Newspapers don’t need to reinvent the wheel, just package it better
Out of the Box Blog | 27 December 2011

At a time when newspaper buying habits — and advertiser habits — are dramatically changing, we need to be developing products that will engage around new behaviours, not defending old practices.
“You have a delicious cupcake that people love but can only eat every so often,” I told an editor who was asking for advice on how to improve her section and attract a different audience to her publication.
“The question is not how you can make a more delicious cupcake or stretch the batter to make it a pie. The question is what else can you put on the menu that will convince people to buy regularly from your bakery?”
In the same way that McDonald's now has a healthier-options menu, with salads and wraps, as well as burgers, and in the same way that Coca-Cola has developed iced teas, bottled water and “vitamin drinks,” newspaper companies need to think differently about their markets and the products they are developing in them to expand their appeal.
But the mistake too many newspapers continue to make when it comes to product improvement is to assume they need to improve an existing product.
This is why we see newspapers that believe the best way to turn a product around and make it more attractive to advertisers is to create more of it: more stories, more pages, more content, all in the same vein of what went before.
Readers, the argument goes, will be so impressed with the added newness that they will return in droves to products that they had previously abandoned because they did not have enough time or will power or interest to read. Advertisers, in turn, will be so impressed with the investment we have made in our journalism that they will once again invest the dollars they had previously withdrawn on the basis of not being sure if our products worked.
Hmmmm. Doesn't sound like much of a business plan when you write it out like that, does it? Even PowerPoint can't sex it up. Einstein said the definition of insanity was doing the same thing over and over again and expecting a different result. There are days when I worry the entire industry needs a lithium hit.
It is thinking like mastheads rather than thinking like product suites that has led us down this path.
In the siloed world of Planet Masthead, any new idea is bolted onto the mother ship. There is only one entrance — through the front doors — and one almighty ruler through whom all decisions must be made: the editor. The result is a structure that is a monolith, slow and creaking, difficult to access, impossible to change, and requiring super-human skills from the man (or occasionally woman) at the top.
Compare that to the world of product development, which always asks itself, “What do our customers want?” or “What do our customers need?” Good product development is not about incrementally improving something that already exists; it is about looking at how customers use your product, the need it fulfills, and asking whether what you have is really the best way to fulfill that need.
Good product development uses knowledge, trends, and influences external to the business — the move to health, changing technology, social media — to influence solutions. It does not seek to dictate the business environment about how clients will engage—but uses customer utility to drive its own internal structure and processes.
Good product development never assumes what you have is perfect. It assumes that every day is another opportunity to seek perfection. Good product development analyses the assets that you have—the quality of your engagement, the commitment of your journalists, the reach of your audience—and seeks new ways to package them to touch more people.

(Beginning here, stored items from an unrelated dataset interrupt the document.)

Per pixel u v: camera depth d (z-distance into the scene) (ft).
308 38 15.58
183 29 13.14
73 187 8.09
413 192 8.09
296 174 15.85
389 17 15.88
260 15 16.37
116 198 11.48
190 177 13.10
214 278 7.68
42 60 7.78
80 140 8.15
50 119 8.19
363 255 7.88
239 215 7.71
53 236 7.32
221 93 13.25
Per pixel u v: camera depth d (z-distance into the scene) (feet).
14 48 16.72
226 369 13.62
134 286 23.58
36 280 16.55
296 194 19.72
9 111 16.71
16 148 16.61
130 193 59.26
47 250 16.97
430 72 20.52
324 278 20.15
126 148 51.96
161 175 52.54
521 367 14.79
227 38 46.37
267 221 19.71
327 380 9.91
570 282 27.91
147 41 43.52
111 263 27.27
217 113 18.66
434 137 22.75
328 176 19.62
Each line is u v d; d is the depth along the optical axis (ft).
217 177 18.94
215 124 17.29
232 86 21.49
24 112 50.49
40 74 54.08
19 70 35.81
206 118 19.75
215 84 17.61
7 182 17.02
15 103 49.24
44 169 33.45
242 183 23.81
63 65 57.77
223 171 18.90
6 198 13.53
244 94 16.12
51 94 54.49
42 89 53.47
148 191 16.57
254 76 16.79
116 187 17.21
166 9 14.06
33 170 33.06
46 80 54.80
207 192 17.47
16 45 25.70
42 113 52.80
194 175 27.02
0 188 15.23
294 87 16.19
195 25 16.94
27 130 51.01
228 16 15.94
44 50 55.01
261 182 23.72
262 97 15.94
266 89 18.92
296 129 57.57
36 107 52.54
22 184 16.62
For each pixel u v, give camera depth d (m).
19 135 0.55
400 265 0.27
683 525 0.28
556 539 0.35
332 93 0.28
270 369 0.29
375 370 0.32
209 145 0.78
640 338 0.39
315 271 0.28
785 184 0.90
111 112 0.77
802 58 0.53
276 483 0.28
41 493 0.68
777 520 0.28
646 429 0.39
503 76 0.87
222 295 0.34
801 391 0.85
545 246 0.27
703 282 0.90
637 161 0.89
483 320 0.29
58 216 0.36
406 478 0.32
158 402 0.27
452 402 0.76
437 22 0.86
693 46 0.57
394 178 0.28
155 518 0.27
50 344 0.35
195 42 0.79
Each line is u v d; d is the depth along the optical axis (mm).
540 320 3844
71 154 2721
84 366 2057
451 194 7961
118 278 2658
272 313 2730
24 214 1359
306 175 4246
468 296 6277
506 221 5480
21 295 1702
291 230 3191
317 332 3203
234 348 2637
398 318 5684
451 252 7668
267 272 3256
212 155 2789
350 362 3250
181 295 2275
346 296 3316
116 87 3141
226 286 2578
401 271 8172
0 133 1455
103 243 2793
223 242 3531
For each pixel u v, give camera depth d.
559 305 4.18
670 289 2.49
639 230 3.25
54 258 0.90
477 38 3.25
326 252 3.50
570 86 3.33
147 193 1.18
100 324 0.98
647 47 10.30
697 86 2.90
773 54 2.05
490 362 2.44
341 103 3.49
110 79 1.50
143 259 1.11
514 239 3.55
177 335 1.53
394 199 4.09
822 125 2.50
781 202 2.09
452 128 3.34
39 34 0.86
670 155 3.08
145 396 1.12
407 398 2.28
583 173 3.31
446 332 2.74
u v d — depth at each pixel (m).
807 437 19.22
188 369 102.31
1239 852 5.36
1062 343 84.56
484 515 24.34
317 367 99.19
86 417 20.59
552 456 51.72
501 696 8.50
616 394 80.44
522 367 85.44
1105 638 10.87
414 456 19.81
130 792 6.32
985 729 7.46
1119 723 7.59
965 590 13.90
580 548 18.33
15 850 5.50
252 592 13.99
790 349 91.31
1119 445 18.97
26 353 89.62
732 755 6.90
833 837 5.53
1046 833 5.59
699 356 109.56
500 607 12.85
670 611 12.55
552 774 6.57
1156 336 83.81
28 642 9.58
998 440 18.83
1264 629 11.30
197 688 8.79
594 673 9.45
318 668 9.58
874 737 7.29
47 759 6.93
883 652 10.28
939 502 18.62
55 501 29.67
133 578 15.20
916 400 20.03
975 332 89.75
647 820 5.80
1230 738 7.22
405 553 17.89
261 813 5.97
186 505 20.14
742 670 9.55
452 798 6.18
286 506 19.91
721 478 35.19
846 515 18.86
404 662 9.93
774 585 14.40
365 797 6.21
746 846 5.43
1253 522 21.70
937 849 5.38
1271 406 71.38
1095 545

So how does this play out for newspapers?
- Rather than expecting a single section to achieve everything, break it down into niches that match what you know about your different types of readers and their preferences. Then match those niches to the technology as the best way to deliver the message or engage them, (and sometimes print may well be the best engagement method).
- Ensure every change you make makes life easier for your customers and readers. Time-poor readers can't be bothered to learn your processes.
- Centralise the process, localise the delivery. Cut costs out by all means, but understand that poor technology and systems require human beings to fill the gaps to maintain production. Get the back end right, though, and your customers — and staff — will enjoy greater connection for a fraction of the cost, while production also remains at an all-time high. Get it wrong, though, and you will stress out your workforce to the max.
- Consider your newspaper as a cluster of niche products that drive content and engagement, rather than a monolith that seeks to control it. Niches are like Lego. They click together and you can build some extremely impressive structures with the flexibility of pulling them apart when they no longer serve their purpose, and build something new.